Grade: B+

Ben Affleck and thrillers seem to be a winning combination. I quite enjoyed Gone Girl in 2014, and I liked Deep Water almost as much. The latter is a new Hulu Original movie directed by Adrian Lyne (Flashdance, 9 1/2 weeks, Fatal Attraction, Jacob’s Ladder, Indecent Proposal, Unfaithful) in his first film in 20 years.
After an interesting but unsure first half where things keep almost happening but don’t, events finally start to take place. Affleck garnered significant Oscar buzz earlier this year for The Tender Bar. The movie was a lame cookie-cutter Wonder Years cliche, and his performance was fine but predictable – the kind the Academy voters eat up. He would have fit right in with a nomination, but didn’t get one. He is better here, perhaps in part due to the material. He plays Vic Van Allen. His wife Melinda flirts – and often does more than that – with just about every young man she meets. She doesn’t make much of an effort to conceal this, and Vic – as apparently jealous as he is – is surprisingly blase about all of it. When he catches her in the act, which is often, he never interrupts or makes a scene. I wondered if it was an open marriage. There’s an early scene where he intimidates one of Melinda’s lovers by jokingly telling him he killed another of her lovers.
Melinda’s behavior, we find out, is a cry for attention from her vacant husband. She wants to feel desired and valued by him again. She tells him that she likes the idea of him potentially having killed that guy, because that would mean she’s worth killing for. She is played by Ana de Armas, the star of Knives Out who was unknown to me but held her own in the midst of a large ensemble of familiar faces. Her role here is vastly different and multi-layered, conveying so much. I look forward to seeing more and more from her. Also turning up here is Tracy Letts, one of the greatest character actors working today. His prolific and versatile filmography in the last few years alone includes Little Women, Ford v Ferrari, The Post, Lady Bird, and The Big Short. I have loved, hated, and been mixed about the characters he has played. Lil Rel Howery, from Free Guy and Get Out, does his same old two-step as a fun wisecracking supporting character.

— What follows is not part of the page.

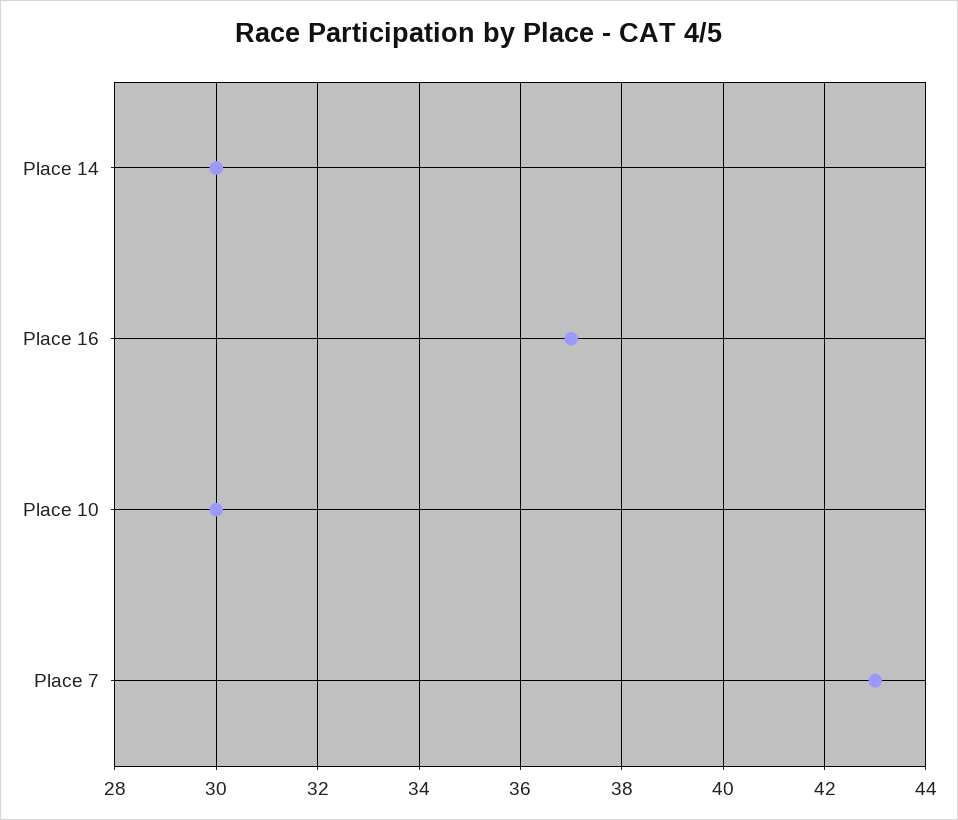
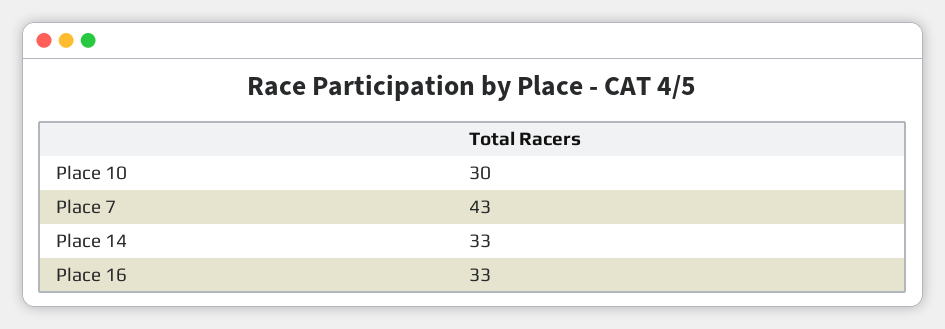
Place 14: 30 -> 33
Place 16: 37 -> 33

Deep Water is a movie that will inspire viewers who have seen it to get together in discussion groups, or – in the older days – have long conversations about it in the parking lot. All my questions about the logistical plot points were answered, but the film is thick with aspects to unpack – about, say, how the characters feel about everything, and what may be in store for them. Deep Water contains unexpected funny nuggets, like a character’s look of disappointment after a body rolls a long way down a hill but stops just before it falls into the river like they were hoping. And in a strange, macabre way, I saw a sweet love story here. Leave it to director Adrian Lyne to keep us engaged even when the action isn’t always moving forward.